In the items below, reproduce everything from the line containing "VID μαθητών και" down to the line containing "να περάσουν τα", both of those lines included. Keep every line word for word, and copy nothing else.
**** MATERIAL TO PROCESS ****
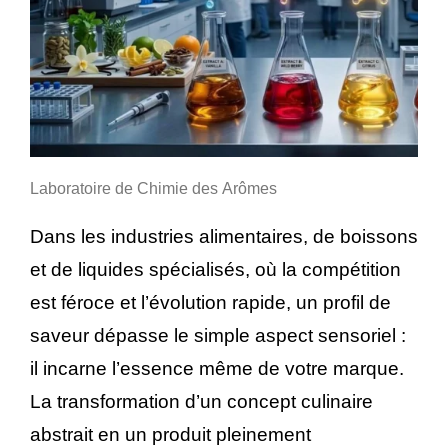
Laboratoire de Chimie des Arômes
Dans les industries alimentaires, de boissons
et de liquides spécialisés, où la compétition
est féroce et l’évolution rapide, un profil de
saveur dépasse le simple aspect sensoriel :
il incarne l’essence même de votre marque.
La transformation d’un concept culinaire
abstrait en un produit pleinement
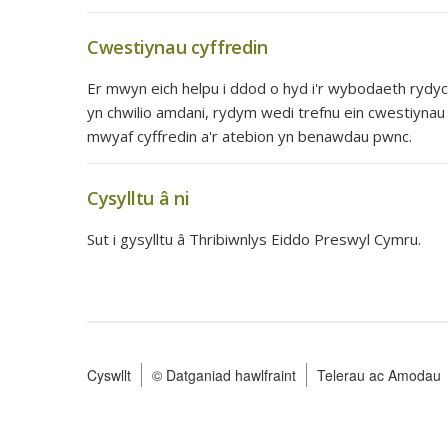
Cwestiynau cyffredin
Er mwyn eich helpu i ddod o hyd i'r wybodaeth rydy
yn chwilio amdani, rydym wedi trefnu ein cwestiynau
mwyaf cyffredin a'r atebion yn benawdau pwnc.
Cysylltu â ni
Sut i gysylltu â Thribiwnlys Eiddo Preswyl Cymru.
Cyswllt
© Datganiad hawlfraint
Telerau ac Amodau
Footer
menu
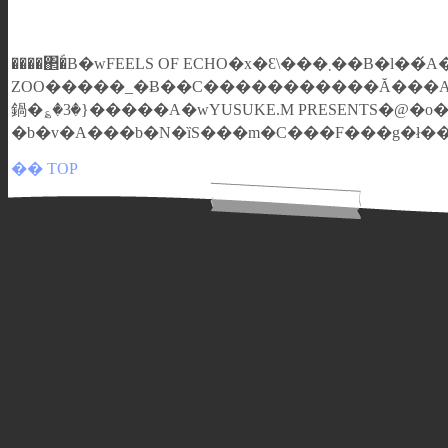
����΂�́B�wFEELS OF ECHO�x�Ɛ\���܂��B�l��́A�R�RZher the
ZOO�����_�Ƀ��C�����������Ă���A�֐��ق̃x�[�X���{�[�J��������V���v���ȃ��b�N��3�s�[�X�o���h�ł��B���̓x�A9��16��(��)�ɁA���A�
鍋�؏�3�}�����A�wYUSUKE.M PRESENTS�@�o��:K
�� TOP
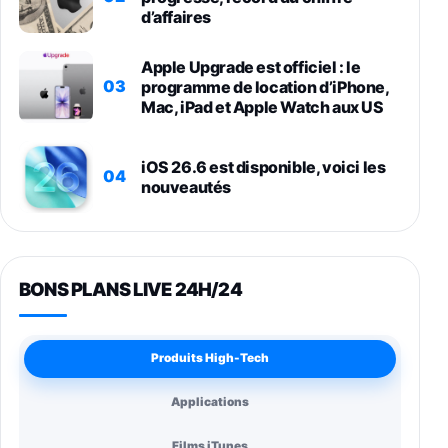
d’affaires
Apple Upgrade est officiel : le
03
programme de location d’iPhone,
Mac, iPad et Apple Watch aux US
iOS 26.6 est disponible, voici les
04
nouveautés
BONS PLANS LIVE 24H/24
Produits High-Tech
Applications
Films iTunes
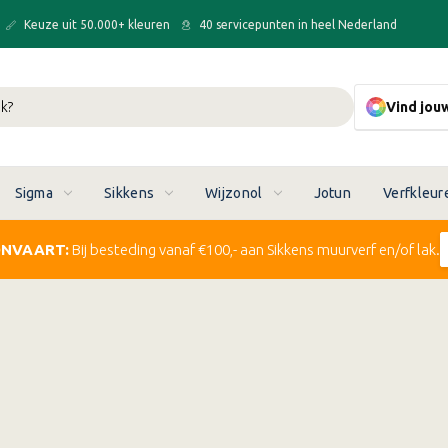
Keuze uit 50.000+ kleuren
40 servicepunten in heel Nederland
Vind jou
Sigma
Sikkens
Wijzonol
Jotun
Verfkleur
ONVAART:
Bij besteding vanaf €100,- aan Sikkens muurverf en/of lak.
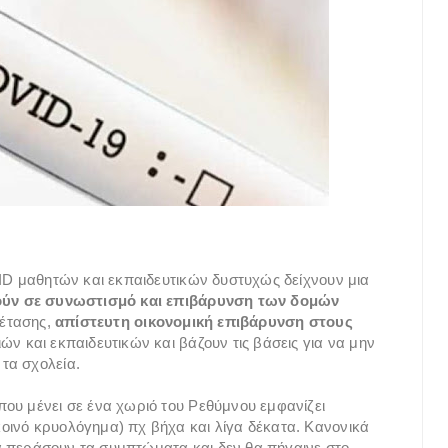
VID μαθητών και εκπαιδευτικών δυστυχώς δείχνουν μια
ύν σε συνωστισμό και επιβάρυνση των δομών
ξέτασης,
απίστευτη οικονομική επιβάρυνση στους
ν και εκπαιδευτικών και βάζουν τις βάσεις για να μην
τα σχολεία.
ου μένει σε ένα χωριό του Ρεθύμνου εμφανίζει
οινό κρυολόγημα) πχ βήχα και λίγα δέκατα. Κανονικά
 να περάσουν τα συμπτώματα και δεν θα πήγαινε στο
****
**** MATERIAL TO PROCESS ****
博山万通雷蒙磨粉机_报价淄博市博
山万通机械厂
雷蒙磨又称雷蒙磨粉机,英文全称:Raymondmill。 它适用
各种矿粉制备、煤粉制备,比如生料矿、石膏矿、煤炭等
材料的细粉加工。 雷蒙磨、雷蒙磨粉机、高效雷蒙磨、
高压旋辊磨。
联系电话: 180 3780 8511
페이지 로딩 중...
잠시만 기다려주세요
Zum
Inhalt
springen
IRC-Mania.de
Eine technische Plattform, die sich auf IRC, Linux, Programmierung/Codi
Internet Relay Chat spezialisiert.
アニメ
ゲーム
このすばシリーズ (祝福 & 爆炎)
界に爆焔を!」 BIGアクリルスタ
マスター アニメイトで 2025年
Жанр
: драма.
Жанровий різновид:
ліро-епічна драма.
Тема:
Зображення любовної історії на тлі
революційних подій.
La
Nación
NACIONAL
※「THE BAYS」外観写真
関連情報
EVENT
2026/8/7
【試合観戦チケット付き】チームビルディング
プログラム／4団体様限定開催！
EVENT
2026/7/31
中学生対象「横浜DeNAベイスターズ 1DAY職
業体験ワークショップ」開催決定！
****
SOLUTION FOR THIS EXERCISE:
VID μαθητών και εκπαιδευτικών δυστυχώς δείχνουν μια
ύν σε συνωστισμό και επιβάρυνση των δομών
ξέτασης,
απίστευτη οικονομική επιβάρυνση στους
ν και εκπαιδευτικών και βάζουν τις βάσεις για να μην
τα σχολεία.
ου μένει σε ένα χωριό του Ρεθύμνου εμφανίζει
οινό κρυολόγημα) πχ βήχα και λίγα δέκατα. Κανονικά
 να περάσουν τα συμπτώματα και δεν θα πήγαινε στο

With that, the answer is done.